ただ、昨年の秋から調べ始めてみると多様で貴重な汽水魚たちが生息していると分かったため、1年間を追って調べてみることにしました。
驚いたことに、タモ網で採集を始めると、いつものハゼ類だけでなく、次々とカレイ類の稚魚が採れていきます。たくさん群れているのです。この時期に汽水域を利用して成長していることが分かりました。
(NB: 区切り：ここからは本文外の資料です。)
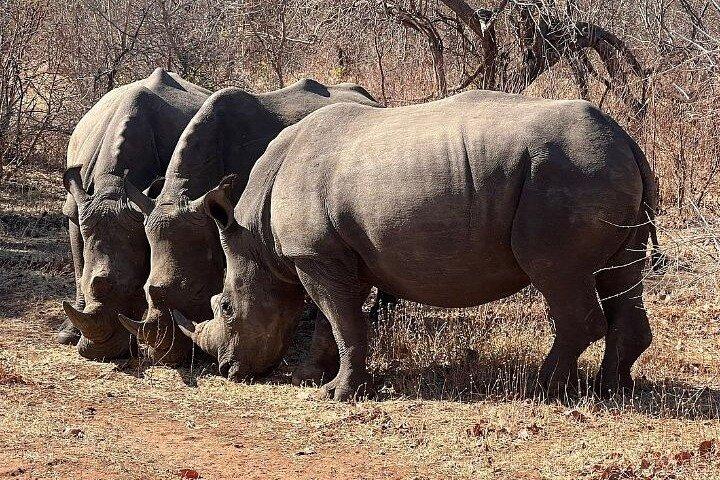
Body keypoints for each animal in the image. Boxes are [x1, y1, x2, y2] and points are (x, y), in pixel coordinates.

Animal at [59, 68, 210, 360]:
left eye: (132, 291)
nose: (99, 352)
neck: (113, 186)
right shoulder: (78, 208)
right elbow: (79, 264)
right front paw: (68, 335)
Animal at [171, 90, 663, 400]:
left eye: (225, 308)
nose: (228, 371)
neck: (255, 235)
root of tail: (627, 141)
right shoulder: (335, 256)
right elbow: (336, 322)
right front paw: (315, 377)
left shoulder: (314, 255)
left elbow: (343, 321)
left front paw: (337, 394)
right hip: (599, 170)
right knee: (620, 275)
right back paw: (612, 390)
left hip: (567, 175)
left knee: (560, 275)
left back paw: (542, 389)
また、カレイ類だけでなく、さまざまな魚の稚魚が採集できました。あらためて干潟の大切さを感じながら、帰って種名を調べることと、クラブでの学習会をすることと、再調査の必要性を感じました。
1.左の写真は、マコガレイとイシガレイの稚魚を並べたものとイシガレイをはっきり撮影できたものです。どちらのカレイも稚魚着底期に河口を利用するのです。それにしても数の多さに驚きました。他の似たような干潟で何度か採集しても、こんなに採れることはありません。
2.右の写真は、少し海の方へ下った地点で採集したアサヒアナハゼ・タケギンポ・アイナメ・タケノコメバルの稚魚たちです。海藻のアオサが流れ藻になった中に身をひそめていたりしてこれから成長していくのです。
3.この他にもマゴチの稚魚など、多くの魚たちが春の干潟で生活していました。川から干潟に注ぐ栄養と太陽からの光の恵みとで、珪藻などのプランクトンがたくさん生まれること、外敵から身を守れる浅さと泥地であることが、「稚魚たちのゆりかご」をしっかりつくっているんだなあ、と感動しました。
いつものように調査した結果は、部員たちで学習会をしました。
そして、調査は続行となりました。